PROBLEM — Write the listing below again, word for word.

========================

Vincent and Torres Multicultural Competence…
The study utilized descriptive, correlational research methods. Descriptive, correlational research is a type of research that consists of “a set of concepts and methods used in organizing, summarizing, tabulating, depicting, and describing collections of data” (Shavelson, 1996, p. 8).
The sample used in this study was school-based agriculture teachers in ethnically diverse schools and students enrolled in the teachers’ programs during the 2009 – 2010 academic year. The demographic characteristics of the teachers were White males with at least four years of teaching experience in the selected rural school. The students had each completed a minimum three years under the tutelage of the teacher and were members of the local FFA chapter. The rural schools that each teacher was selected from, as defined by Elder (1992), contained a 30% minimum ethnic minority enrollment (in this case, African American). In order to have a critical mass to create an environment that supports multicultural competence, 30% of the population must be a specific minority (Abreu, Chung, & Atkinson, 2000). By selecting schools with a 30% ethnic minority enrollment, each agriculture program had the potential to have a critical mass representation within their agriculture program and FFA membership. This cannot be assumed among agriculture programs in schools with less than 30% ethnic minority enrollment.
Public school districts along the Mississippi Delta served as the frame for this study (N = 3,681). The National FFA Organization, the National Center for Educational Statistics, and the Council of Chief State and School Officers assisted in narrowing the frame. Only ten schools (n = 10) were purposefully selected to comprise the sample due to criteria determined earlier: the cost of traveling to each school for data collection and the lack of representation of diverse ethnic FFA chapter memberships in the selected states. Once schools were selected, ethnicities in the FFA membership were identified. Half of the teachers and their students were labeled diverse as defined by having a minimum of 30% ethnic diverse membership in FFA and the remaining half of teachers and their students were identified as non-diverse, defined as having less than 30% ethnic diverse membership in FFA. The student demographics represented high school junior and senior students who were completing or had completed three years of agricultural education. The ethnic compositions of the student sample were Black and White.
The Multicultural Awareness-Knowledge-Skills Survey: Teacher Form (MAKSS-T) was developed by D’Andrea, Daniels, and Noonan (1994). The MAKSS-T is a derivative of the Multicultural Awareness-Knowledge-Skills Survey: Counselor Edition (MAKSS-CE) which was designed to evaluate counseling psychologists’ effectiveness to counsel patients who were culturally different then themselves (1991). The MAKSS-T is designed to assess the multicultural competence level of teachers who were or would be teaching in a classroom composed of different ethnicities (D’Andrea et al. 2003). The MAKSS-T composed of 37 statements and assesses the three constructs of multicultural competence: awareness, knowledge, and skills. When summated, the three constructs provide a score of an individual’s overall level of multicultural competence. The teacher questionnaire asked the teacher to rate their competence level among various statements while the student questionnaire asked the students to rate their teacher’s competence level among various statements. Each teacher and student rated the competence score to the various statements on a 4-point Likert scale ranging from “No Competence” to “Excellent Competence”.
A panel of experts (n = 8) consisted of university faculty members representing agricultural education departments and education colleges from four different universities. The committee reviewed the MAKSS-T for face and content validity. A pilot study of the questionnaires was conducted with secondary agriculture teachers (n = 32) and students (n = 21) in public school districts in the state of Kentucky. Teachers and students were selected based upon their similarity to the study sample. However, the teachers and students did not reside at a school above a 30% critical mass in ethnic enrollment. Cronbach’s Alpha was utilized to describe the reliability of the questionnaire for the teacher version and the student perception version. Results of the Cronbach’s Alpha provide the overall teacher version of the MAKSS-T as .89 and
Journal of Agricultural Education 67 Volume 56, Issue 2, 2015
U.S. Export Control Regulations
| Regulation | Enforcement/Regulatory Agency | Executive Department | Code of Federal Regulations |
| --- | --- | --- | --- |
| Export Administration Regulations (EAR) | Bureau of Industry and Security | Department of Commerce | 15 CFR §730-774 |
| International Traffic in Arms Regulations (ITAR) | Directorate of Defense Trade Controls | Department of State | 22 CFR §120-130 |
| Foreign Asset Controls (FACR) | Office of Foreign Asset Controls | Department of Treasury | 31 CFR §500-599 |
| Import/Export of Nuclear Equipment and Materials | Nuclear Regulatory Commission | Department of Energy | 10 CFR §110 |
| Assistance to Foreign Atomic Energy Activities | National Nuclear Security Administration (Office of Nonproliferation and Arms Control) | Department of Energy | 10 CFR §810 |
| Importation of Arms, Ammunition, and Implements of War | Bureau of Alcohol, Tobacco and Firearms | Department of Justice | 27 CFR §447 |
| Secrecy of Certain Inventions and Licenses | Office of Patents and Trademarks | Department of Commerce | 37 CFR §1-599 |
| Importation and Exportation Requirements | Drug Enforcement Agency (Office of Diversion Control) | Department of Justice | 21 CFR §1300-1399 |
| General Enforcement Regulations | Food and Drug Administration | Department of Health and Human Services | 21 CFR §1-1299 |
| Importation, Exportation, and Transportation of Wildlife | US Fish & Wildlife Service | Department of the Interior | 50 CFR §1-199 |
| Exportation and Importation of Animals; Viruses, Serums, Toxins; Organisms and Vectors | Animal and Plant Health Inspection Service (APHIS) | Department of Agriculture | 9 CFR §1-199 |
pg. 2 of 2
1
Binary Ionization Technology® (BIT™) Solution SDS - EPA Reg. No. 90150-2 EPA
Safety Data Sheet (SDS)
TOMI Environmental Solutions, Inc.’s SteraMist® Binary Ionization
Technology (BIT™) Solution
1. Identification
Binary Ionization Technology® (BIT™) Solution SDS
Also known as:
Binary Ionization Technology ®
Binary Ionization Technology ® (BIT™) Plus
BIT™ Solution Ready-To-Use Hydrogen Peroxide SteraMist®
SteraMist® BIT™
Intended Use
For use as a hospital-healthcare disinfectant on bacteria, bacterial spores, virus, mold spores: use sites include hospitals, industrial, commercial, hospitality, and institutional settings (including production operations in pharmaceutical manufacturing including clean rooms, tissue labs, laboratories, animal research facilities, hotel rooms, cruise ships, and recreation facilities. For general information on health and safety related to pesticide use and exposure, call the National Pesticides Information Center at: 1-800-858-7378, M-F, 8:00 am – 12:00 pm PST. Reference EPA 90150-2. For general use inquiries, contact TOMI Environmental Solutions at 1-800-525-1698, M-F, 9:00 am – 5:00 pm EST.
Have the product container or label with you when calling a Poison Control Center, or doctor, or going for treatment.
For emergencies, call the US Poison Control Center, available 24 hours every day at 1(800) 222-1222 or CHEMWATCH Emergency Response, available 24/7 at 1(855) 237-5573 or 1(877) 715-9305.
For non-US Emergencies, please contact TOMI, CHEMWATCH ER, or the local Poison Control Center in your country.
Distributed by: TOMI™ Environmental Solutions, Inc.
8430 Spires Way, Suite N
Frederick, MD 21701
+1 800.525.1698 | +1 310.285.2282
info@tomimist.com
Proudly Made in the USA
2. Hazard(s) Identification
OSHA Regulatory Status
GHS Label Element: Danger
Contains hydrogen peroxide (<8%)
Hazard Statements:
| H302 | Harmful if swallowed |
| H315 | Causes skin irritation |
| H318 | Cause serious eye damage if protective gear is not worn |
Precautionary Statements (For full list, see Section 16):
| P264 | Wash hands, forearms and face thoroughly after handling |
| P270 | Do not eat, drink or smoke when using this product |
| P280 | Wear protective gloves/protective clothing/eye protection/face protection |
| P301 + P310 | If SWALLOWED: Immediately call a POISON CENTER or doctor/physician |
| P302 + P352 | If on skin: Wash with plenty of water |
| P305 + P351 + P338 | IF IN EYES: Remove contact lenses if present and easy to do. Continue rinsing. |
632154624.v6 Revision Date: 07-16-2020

========================

YOUR SOLUTION —
Vincent and Torres Multicultural Competence…
The study utilized descriptive, correlational research methods. Descriptive, correlational research is a type of research that consists of “a set of concepts and methods used in organizing, summarizing, tabulating, depicting, and describing collections of data” (Shavelson, 1996, p. 8).
The sample used in this study was school-based agriculture teachers in ethnically diverse schools and students enrolled in the teachers’ programs during the 2009 – 2010 academic year. The demographic characteristics of the teachers were White males with at least four years of teaching experience in the selected rural school. The students had each completed a minimum three years under the tutelage of the teacher and were members of the local FFA chapter. The rural schools that each teacher was selected from, as defined by Elder (1992), contained a 30% minimum ethnic minority enrollment (in this case, African American). In order to have a critical mass to create an environment that supports multicultural competence, 30% of the population must be a specific minority (Abreu, Chung, & Atkinson, 2000). By selecting schools with a 30% ethnic minority enrollment, each agriculture program had the potential to have a critical mass representation within their agriculture program and FFA membership. This cannot be assumed among agriculture programs in schools with less than 30% ethnic minority enrollment.
Public school districts along the Mississippi Delta served as the frame for this study (N = 3,681). The National FFA Organization, the National Center for Educational Statistics, and the Council of Chief State and School Officers assisted in narrowing the frame. Only ten schools (n = 10) were purposefully selected to comprise the sample due to criteria determined earlier: the cost of traveling to each school for data collection and the lack of representation of diverse ethnic FFA chapter memberships in the selected states. Once schools were selected, ethnicities in the FFA membership were identified. Half of the teachers and their students were labeled diverse as defined by having a minimum of 30% ethnic diverse membership in FFA and the remaining half of teachers and their students were identified as non-diverse, defined as having less than 30% ethnic diverse membership in FFA. The student demographics represented high school junior and senior students who were completing or had completed three years of agricultural education. The ethnic compositions of the student sample were Black and White.
The Multicultural Awareness-Knowledge-Skills Survey: Teacher Form (MAKSS-T) was developed by D’Andrea, Daniels, and Noonan (1994). The MAKSS-T is a derivative of the Multicultural Awareness-Knowledge-Skills Survey: Counselor Edition (MAKSS-CE) which was designed to evaluate counseling psychologists’ effectiveness to counsel patients who were culturally different then themselves (1991). The MAKSS-T is designed to assess the multicultural competence level of teachers who were or would be teaching in a classroom composed of different ethnicities (D’Andrea et al. 2003). The MAKSS-T composed of 37 statements and assesses the three constructs of multicultural competence: awareness, knowledge, and skills. When summated, the three constructs provide a score of an individual’s overall level of multicultural competence. The teacher questionnaire asked the teacher to rate their competence level among various statements while the student questionnaire asked the students to rate their teacher’s competence level among various statements. Each teacher and student rated the competence score to the various statements on a 4-point Likert scale ranging from “No Competence” to “Excellent Competence”.
A panel of experts (n = 8) consisted of university faculty members representing agricultural education departments and education colleges from four different universities. The committee reviewed the MAKSS-T for face and content validity. A pilot study of the questionnaires was conducted with secondary agriculture teachers (n = 32) and students (n = 21) in public school districts in the state of Kentucky. Teachers and students were selected based upon their similarity to the study sample. However, the teachers and students did not reside at a school above a 30% critical mass in ethnic enrollment. Cronbach’s Alpha was utilized to describe the reliability of the questionnaire for the teacher version and the student perception version. Results of the Cronbach’s Alpha provide the overall teacher version of the MAKSS-T as .89 and
Journal of Agricultural Education 67 Volume 56, Issue 2, 2015
U.S. Export Control Regulations
| Regulation | Enforcement/Regulatory Agency | Executive Department | Code of Federal Regulations |
| --- | --- | --- | --- |
| Export Administration Regulations (EAR) | Bureau of Industry and Security | Department of Commerce | 15 CFR §730-774 |
| International Traffic in Arms Regulations (ITAR) | Directorate of Defense Trade Controls | Department of State | 22 CFR §120-130 |
| Foreign Asset Controls (FACR) | Office of Foreign Asset Controls | Department of Treasury | 31 CFR §500-599 |
| Import/Export of Nuclear Equipment and Materials | Nuclear Regulatory Commission | Department of Energy | 10 CFR §110 |
| Assistance to Foreign Atomic Energy Activities | National Nuclear Security Administration (Office of Nonproliferation and Arms Control) | Department of Energy | 10 CFR §810 |
| Importation of Arms, Ammunition, and Implements of War | Bureau of Alcohol, Tobacco and Firearms | Department of Justice | 27 CFR §447 |
| Secrecy of Certain Inventions and Licenses | Office of Patents and Trademarks | Department of Commerce | 37 CFR §1-599 |
| Importation and Exportation Requirements | Drug Enforcement Agency (Office of Diversion Control) | Department of Justice | 21 CFR §1300-1399 |
| General Enforcement Regulations | Food and Drug Administration | Department of Health and Human Services | 21 CFR §1-1299 |
| Importation, Exportation, and Transportation of Wildlife | US Fish & Wildlife Service | Department of the Interior | 50 CFR §1-199 |
| Exportation and Importation of Animals; Viruses, Serums, Toxins; Organisms and Vectors | Animal and Plant Health Inspection Service (APHIS) | Department of Agriculture | 9 CFR §1-199 |
pg. 2 of 2
1
Binary Ionization Technology® (BIT™) Solution SDS - EPA Reg. No. 90150-2 EPA
Safety Data Sheet (SDS)
TOMI Environmental Solutions, Inc.’s SteraMist® Binary Ionization
Technology (BIT™) Solution
1. Identification
Binary Ionization Technology® (BIT™) Solution SDS
Also known as:
Binary Ionization Technology ®
Binary Ionization Technology ® (BIT™) Plus
BIT™ Solution Ready-To-Use Hydrogen Peroxide SteraMist®
SteraMist® BIT™
Intended Use
For use as a hospital-healthcare disinfectant on bacteria, bacterial spores, virus, mold spores: use sites include hospitals, industrial, commercial, hospitality, and institutional settings (including production operations in pharmaceutical manufacturing including clean rooms, tissue labs, laboratories, animal research facilities, hotel rooms, cruise ships, and recreation facilities. For general information on health and safety related to pesticide use and exposure, call the National Pesticides Information Center at: 1-800-858-7378, M-F, 8:00 am – 12:00 pm PST. Reference EPA 90150-2. For general use inquiries, contact TOMI Environmental Solutions at 1-800-525-1698, M-F, 9:00 am – 5:00 pm EST.
Have the product container or label with you when calling a Poison Control Center, or doctor, or going for treatment.
For emergencies, call the US Poison Control Center, available 24 hours every day at 1(800) 222-1222 or CHEMWATCH Emergency Response, available 24/7 at 1(855) 237-5573 or 1(877) 715-9305.
For non-US Emergencies, please contact TOMI, CHEMWATCH ER, or the local Poison Control Center in your country.
Distributed by: TOMI™ Environmental Solutions, Inc.
8430 Spires Way, Suite N
Frederick, MD 21701
+1 800.525.1698 | +1 310.285.2282
info@tomimist.com
Proudly Made in the USA
2. Hazard(s) Identification
OSHA Regulatory Status
GHS Label Element: Danger
Contains hydrogen peroxide (<8%)
Hazard Statements:
| H302 | Harmful if swallowed |
| H315 | Causes skin irritation |
| H318 | Cause serious eye damage if protective gear is not worn |
Precautionary Statements (For full list, see Section 16):
| P264 | Wash hands, forearms and face thoroughly after handling |
| P270 | Do not eat, drink or smoke when using this product |
| P280 | Wear protective gloves/protective clothing/eye protection/face protection |
| P301 + P310 | If SWALLOWED: Immediately call a POISON CENTER or doctor/physician |
| P302 + P352 | If on skin: Wash with plenty of water |
| P305 + P351 + P338 | IF IN EYES: Remove contact lenses if present and easy to do. Continue rinsing. |
632154624.v6 Revision Date: 07-16-2020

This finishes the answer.